DOCUMENT SEGMENT =>
= = = = = = =
Drugs that interfere with coagulation, such as aspirin, ascal etc. are contra-indicated, but may be necessary because of thrombosis etc.

More information

A brochure about the treatment at home of the nose bleeds is available (Hart & Vaatgroep; St. Antonius Hospital; see organisation and addresses).


The treatment of the nose bleeds is not easy at all and the results are often disappointing because of their recurrence. Treatment always causes injury to the nasal mucosa, which may lead to the formation of new telangiectases. The adage ‘to do as little as possible for as long as possible’ still holds true. The assessment of whether to treat or wait should be made by an experienced ear, nose and throat specialist. Expert treatment should be given only in serious cases, such as persistent anaemia not caused by telangiectasia of the intestines, social isolation, or disability.

The ear, nose and throat specialist has the following options:

  • Coagulation, preferably by Argonplasma laser beams because they cause less injury than electrical or chemical cauterisation. General anaesthesia is often necessary.
  • Transplantation according to Saunders with Ross modification. This involves replacing the diseased nasal mucosa by normal skin tissue under general anaesthesia.
  • Correction of the nasal septum or concha when the air flow seems to injure the mucosa.

There are also non-operative options:

  • The contraceptive pill, e.g. Neocon. It is not known exactly why the contraceptive pill works, but it is recognised and experienced by many HHT patients. The long-term use of the contraceptive pill has several drawbacks and balanced consideration and a regular check-up by the general practitioner are required. A history of breast or uteral cancer or thrombosis is a contra-indication. However, the contraceptive pill sometimes proves to be the best solution for women with severe nose bleeds. The contraceptive pill is not an attractive treatment for men because of the side effects.
  • Aminocaproic acid, a drug that promotes coagulation of the blood, may help in cases of severe nose bleeds. However, it could also promote thrombosis elsewhere in the body.
  • Acetylcystein (Fluimucil ), 3x 600 mg daily. Oxygen radicals are involved in the bleeding in laboratory animals. Acetylcystein inactivates these radicals. A recent Dutch trial shows that the nosebleeds indeed diminish. The product is safe and without side-effects. It is not covered by all insurance companies.
= = = = = = =
[Stored items from a collection]

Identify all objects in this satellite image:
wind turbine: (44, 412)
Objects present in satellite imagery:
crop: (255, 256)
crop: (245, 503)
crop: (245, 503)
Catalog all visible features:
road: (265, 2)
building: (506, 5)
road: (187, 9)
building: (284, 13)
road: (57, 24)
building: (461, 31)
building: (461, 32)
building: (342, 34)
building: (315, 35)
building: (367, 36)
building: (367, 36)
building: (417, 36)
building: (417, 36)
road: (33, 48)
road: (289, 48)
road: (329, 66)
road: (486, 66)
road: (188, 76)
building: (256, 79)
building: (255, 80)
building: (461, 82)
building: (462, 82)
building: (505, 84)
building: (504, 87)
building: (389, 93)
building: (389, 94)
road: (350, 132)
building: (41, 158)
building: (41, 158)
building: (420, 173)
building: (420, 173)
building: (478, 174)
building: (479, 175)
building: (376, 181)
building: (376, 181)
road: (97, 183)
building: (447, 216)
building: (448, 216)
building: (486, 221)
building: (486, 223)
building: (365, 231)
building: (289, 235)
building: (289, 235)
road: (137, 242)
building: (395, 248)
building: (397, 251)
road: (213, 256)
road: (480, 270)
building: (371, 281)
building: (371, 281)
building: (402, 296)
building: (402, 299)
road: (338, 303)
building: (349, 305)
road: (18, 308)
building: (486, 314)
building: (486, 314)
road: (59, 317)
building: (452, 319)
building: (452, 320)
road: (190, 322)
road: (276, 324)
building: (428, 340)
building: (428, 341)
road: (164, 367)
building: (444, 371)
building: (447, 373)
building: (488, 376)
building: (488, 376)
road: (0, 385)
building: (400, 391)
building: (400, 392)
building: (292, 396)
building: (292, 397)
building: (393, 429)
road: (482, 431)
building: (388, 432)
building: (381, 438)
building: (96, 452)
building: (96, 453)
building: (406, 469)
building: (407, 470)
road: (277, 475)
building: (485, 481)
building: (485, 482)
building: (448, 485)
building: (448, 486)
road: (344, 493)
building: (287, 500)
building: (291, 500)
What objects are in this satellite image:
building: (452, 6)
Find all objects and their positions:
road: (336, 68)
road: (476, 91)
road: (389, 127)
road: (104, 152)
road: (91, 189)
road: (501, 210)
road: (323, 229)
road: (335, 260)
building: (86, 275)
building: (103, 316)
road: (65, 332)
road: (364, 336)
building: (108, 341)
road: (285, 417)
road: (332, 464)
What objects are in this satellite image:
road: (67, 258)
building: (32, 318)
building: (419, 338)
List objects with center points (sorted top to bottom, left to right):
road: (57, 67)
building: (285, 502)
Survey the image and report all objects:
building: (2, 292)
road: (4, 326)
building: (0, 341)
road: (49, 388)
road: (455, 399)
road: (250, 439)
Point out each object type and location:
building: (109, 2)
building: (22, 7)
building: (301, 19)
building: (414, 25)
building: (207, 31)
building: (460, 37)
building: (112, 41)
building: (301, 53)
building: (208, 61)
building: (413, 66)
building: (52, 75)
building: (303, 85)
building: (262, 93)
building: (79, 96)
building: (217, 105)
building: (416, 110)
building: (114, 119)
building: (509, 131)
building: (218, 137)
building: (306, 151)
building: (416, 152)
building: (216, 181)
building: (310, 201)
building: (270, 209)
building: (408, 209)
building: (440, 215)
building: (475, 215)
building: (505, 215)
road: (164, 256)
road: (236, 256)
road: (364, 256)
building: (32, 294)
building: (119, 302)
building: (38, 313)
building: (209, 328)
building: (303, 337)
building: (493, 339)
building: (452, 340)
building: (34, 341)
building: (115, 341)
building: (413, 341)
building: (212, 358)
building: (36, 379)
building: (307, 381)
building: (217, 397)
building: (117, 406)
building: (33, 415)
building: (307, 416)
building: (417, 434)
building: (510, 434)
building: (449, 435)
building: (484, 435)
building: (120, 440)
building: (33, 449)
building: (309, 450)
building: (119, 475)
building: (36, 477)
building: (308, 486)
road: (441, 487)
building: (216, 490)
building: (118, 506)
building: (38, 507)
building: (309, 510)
= = = = = = =
REQUIRED TASKS =>
(1) Revise the nose bleed passage between "Drugs that interfere" and "isolation, or disability.", inclusive, replacing "nasal mucosa" with "nasal lining".
(2) In the passage on treating nose bleeds, which coagulation method is preferred, and why?
(3) Resume the passage on treating nose bleeds after its final sentence.
These lines have no connection to the passage on treating nose bleeds.

RESPONSES FOR EACH TASK =>
(1)
Drugs that interfere with coagulation, such as aspirin, ascal etc. are contra-indicated, but may be necessary because of thrombosis etc.

More information

A brochure about the treatment at home of the nose bleeds is available (Hart & Vaatgroep; St. Antonius Hospital; see organisation and addresses).


The treatment of the nose bleeds is not easy at all and the results are often disappointing because of their recurrence. Treatment always causes injury to the nasal lining, which may lead to the formation of new telangiectases. The adage ‘to do as little as possible for as long as possible’ still holds true. The assessment of whether to treat or wait should be made by an experienced ear, nose and throat specialist. Expert treatment should be given only in serious cases, such as persistent anaemia not caused by telangiectasia of the intestines, social isolation, or disability.

(2) Argonplasma laser beams are preferred because they cause less injury than electrical or chemical cauterisation.

(3)
  • Embolization under local anaesthesia is another alternative. The feeding blood vessels of the nose are blocked with artificial material by a catheter that is introduced through the groin. It should be considered only when other treatments have failed. Temporary results are good but new blood vessels will eventually appear. It requires an experienced interventional radiologist.


To determine if a patient has telangiectases in the eyes a HHT specialist examines the inner side of the eyelids.


About 20% of HHT patients have telangiectases in the mucosa of the eyes, on the inside of the eyelids. These can bleed, but can be effectively treated with coagulation.

AVMs of the spinal cord are present in less than 1% of the patients. The diagnosis is made with MRI. An MRI should be done if there are any symptoms. Treatment is often possible in specialised centres.

Epidural anaesthesia is given through a needle that stays out of the vertebral canal and complications are not expected.

Intra-dural anaesthesia is given through a needle in the vertebral canal, which can puncture a spinal AVM. However, the chance of an AVM is less than 1%.


Adult patients with only abnormalities of the skin and mucous membranes are advised to have a check-up every five years in order to see whether their internal organs remain unaffected.

Adults with a localisation in the lungs, brains, stomach, intestines or liver, are advised to have a yearly to five-yearly check-up, depending on the types of lesions and type of treatment, as long as their condition is stable.

Children, who do not seem to be affected, should be re-examined around puberty and when they turn 18 years. Children with a vascular abnormalities in the lung should have a check-up more frequently or every five years if there are no lung abnormalities.